• _The problem_
In your answer, print each of the records below exactly.

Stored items
------

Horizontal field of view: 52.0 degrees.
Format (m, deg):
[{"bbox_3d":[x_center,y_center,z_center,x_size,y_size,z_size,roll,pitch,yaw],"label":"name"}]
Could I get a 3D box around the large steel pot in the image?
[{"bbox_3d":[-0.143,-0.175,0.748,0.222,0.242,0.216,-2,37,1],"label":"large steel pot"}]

------

• _Solution to this task_
Horizontal field of view: 52.0 degrees.
Format (m, deg):
[{"bbox_3d":[x_center,y_center,z_center,x_size,y_size,z_size,roll,pitch,yaw],"label":"name"}]
Could I get a 3D box around the large steel pot in the image?
[{"bbox_3d":[-0.143,-0.175,0.748,0.222,0.242,0.216,-2,37,1],"label":"large steel pot"}]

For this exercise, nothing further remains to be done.